09 March 2017


When you have a dog, but you don't have a fully enclosed yard, you have to walk the dog, regardless of the weather, so you have to have appropriate seasonal clothing. I have had to venture out with the dog during blizzards, and I have a heavy-duty Eddie Bauer down parka that I bought over 20 years ago (still made in USA, back then) that is too warm to wear if it's above 20 or so.

But when conditions aren't quite so bad, I still need to be warm and (preferably) dry. About ten years ago, I bought a Woolrich jacket from Cabela's, and somehow it ended up being designated as my winter dog-walking (and snow-shoveling) jacket. I thought it was a good idea to use one jacket as much as possible, to minimize getting dog hair on everything. The shell is a wool blend, and it has a fleece lining and also some insulation.

But after many years of use, I was starting to feel like the jacket wasn't cutting it anymore. Even in temperatures around 25 to 30, with layers underneath, I was still cold, and it's not exactly waterproof or even water-repellent. Wool does have some natural water resistance, but I decided it was time to replace it with something more winterized. The challenge was finding something that hit my targets for functionality, with style being a secondary consideration, but still important enough.

I didn't want anything with down, because I already have that, plus I'm not a fan of the current trend in the styling of down outerwear (I can never not think of the Michelin Man). I did think it would be a good idea to get something with a waterproof shell, and also a hood; while I always wear a hat, and sometimes those behind-the-head earmuffs, there are times when the added protection of a hood is welcome. I used to hate coats with hoods, but sometimes it's more important to be practical. But if I'm going to use a hood, I want it to have some insulation in it, and not just be a piece of fabric that rolls into the collar (because then what's the point?).

I spent a couple of weeks browsing through multiple online stores, including outdoor outfitters I would never otherwise have reason to visit. I saw a lot of coats and jackets that were much more than I wanted to spend, and a lot of stuff I thought was quite ugly. I kept circling back to the standbys L.L. Bean and Lands' End. Bean has serious winter parkas, as well as a number of "3-in-1" jackets, but I didn't need or want to be able to separate the jacket into layers, and I found them to be a little overpriced too.

Lands' End has had a bumpy few years, so they are always offering some sort of a discount code. If you miss one, chances are there will be another in a few days. And every now and then they do 50% off a single item. I decided to watch for one of these offers, and one showed up about a month ago. I also wanted the jacket to be red if possible, figuring it would be reasonably visible both at night and against snow.

I found a jacket that I liked, but it was only available in black, navy, or safety yellow. Yellow is not red; yellow and I have never gotten along. I don't like navy either, so that left black. (Maybe there were other colors available earlier in the season?) I wouldn't have wanted to pay the original asking price of $150, but for a marked-down $100 it was all right; with the code, half off that made it a legitimate bargain. I was pleased to find that it's decently put together, seems like it will last a while, and keeps me warm enough.

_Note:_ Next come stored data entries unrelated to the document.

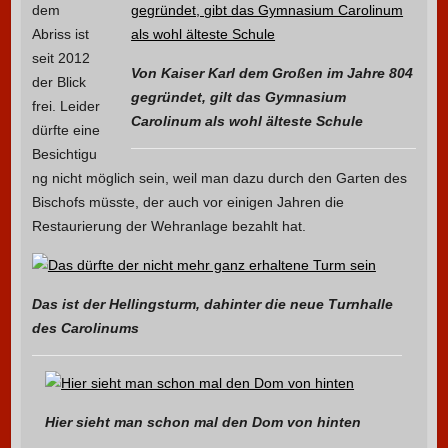
dem
Abriss ist
seit 2012
Von Kaiser Karl dem Großen im Jahre 804
der Blick
gegründet, gilt das Gymnasium
frei. Leider
Carolinum als wohl älteste Schule
dürfte eine
Besichtigu
ng nicht möglich sein, weil man dazu durch den Garten des
Bischofs müsste, der auch vor einigen Jahren die
Restaurierung der Wehranlage bezahlt hat.
Das ist der Hellingsturm, dahinter die neue Turnhalle
des Carolinums
Hier sieht man schon mal den Dom von hinten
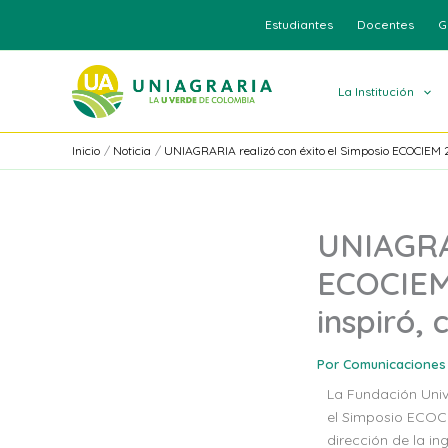
Ir
Estudiantes
Docentes
G
al
contenido
La Institución
Inicio
Noticia
UNIAGRARIA realizó con éxito el Simposio ECOCIEM 
UNIAGRAR
ECOCIEM
inspiró,
Por
Comunicaciones
La Fundación Univ
el Simposio ECOCI
dirección de la i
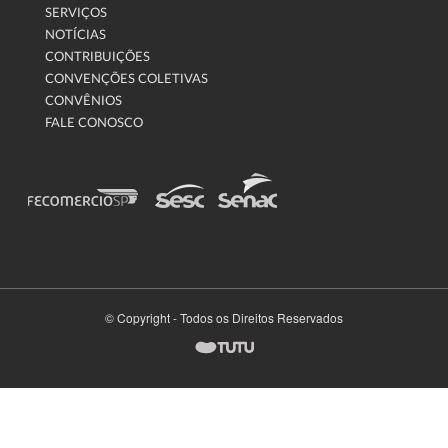
SERVIÇOS
NOTÍCIAS
CONTRIBUIÇÕES
CONVENÇÕES COLETIVAS
CONVÊNIOS
FALE CONOSCO
© Copyright - Todos os Direitos Reservados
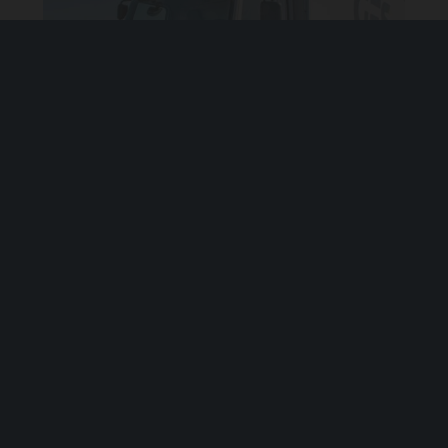
Lancement de la campagne de
recrutement des alternants 2026
RECHERCHER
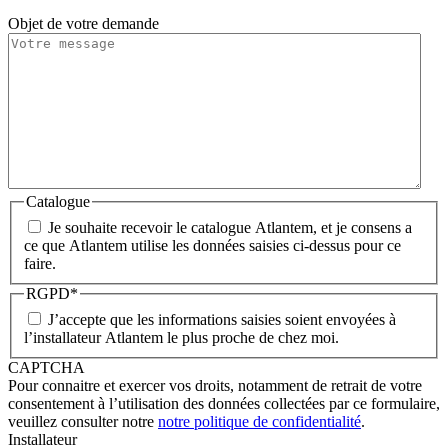
Objet de votre demande
Catalogue
Je souhaite recevoir le catalogue Atlantem, et je consens a
ce que Atlantem utilise les données saisies ci-dessus pour ce
faire.
RGPD
*
J’accepte que les informations saisies soient envoyées à
l’installateur Atlantem le plus proche de chez moi.
CAPTCHA
Pour connaitre et exercer vos droits, notamment de retrait de votre
consentement à l’utilisation des données collectées par ce formulaire,
veuillez consulter notre
notre politique de confidentialité
.
Installateur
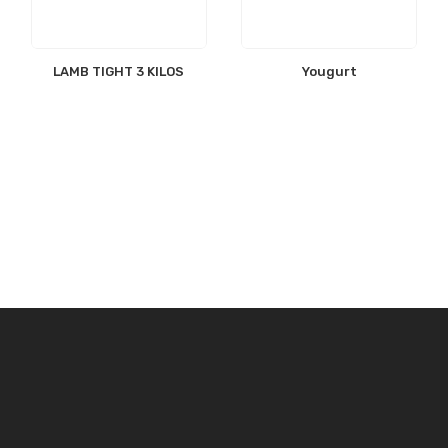
LAMB TIGHT 3 KILOS
Yougurt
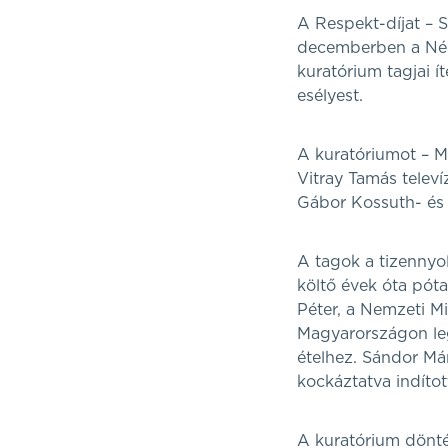
A Respekt-díjat – 
decemberben a Néps
kuratórium tagjai í
esélyest.
A kuratóriumot – M
Vitray Tamás telev
Gábor Kossuth- és J
A tagok a tizennyol
költő évek óta pót
Péter, a Nemzeti M
Magyarországon leg
ételhez. Sándor Már
kockáztatva indíto
A kuratórium dönté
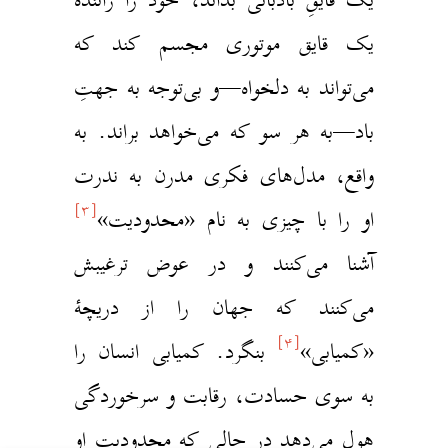
یک قایق موتوری مجسم کند که
می‌تواند به دلخواه—و بی‌توجه به جهتِ
باد—به هر سو که می‌خواهد براند. به
واقع، مدل‌های فکری مدرن به ندرت
[۳]
او را با چیزی به نام «محدودیت»
آشنا می‌کنند و در عوض ترغیبش
می‌کنند که جهان را از دریچهٔ
[۴]
«کمیابی»
بنگرد. کمیابی انسان را
به سوی حسادت، رقابت و سرخوردگی
هول می‌دهد در حالی که محدودیت او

It does have a hood that's lined with fleece, so it is actually useful in the cold (with proper layering underneath). I'd had it about a week before I realized that the hood is removable. (It probably says that somewhere in the description, but I didn't catch it.) I had only one minor complaint: when it's zipped up all the way, there's a gap between my neck and the coat. When I'm taking the dog out for "last call" at 11 pm or so, I don't want to have to fuss with winding a scarf around my neck. So I found one of those "neck warmer" things to fill the space. When it's cold enough, it's quicker and easier to pull that over my head.

I just need to be careful when I'm crossing streets, and remember that I'm not quite as visible as I ought to be.